Even though he received no confirmation from Prince, Grohl headed down to the LA Forum and waited to see if the meeting was taking place or whether it was all a dream. “And then… just like Fred Armisen’s infamous ‘Prince Show’ skit on SNL… he appeared. (This is no exaggeration, folks. I swear the dude moved like a Navy SEAL. He just… materialised),” Grohl wrote.

Grohl then stepped behind the drum kit and got to live out his dream as Prince menacingly started to play before his band slowly joined them on stage. The moment is one that Grohl will hold tight in his box of precious memories until he draws his final breath, and the afternoon was so perfect that he chose not to return the following week for another jam after Prince left the offer on the table.

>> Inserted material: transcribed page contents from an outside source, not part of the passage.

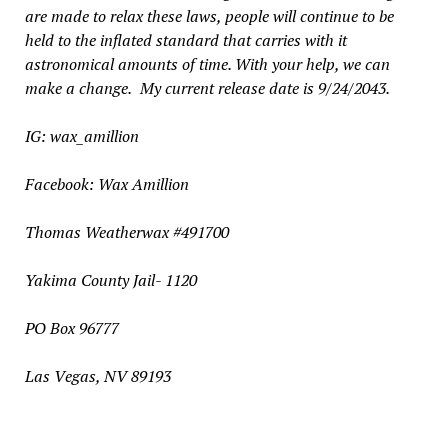
are made to relax these laws, people will continue to be
held to the inflated standard that carries with it
astronomical amounts of time. With your help, we can
make a change.
My current release date is 9/24/2043.
IG: wax_amillion
Facebook: Wax Amillion
Thomas Weatherwax #491700
Yakima County Jail- 1120
PO Box 96777
Las
V
egas, NV 89193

“In a strange way, I didn’t need to,” Grohl explained of his decision to end the partnership on a high note. “I had fulfilled a life dream, with no evidence of it to share with anyone, other than a memory that will stay with me forever. I only saw Prince once after that. We just smiled and said hello. And when I heard he had passed, I sat in my car alone, crying, feeling both blessed to have shared these moments with him, and heartbroken that there would be no more. There will never be another like him. We were lucky to have him while we did. I miss him dearly.”

As Grohl notes, Prince was a one-off who also didn’t hand out stamps of approval for free; therefore, it understandably meant everything to the Foo Fighters frontman. While performing the ‘Best of You’ gives him a kick no matter where he is in the world, the joy of seeing Prince make it his own was a source of unrivalled joy that will never be topped.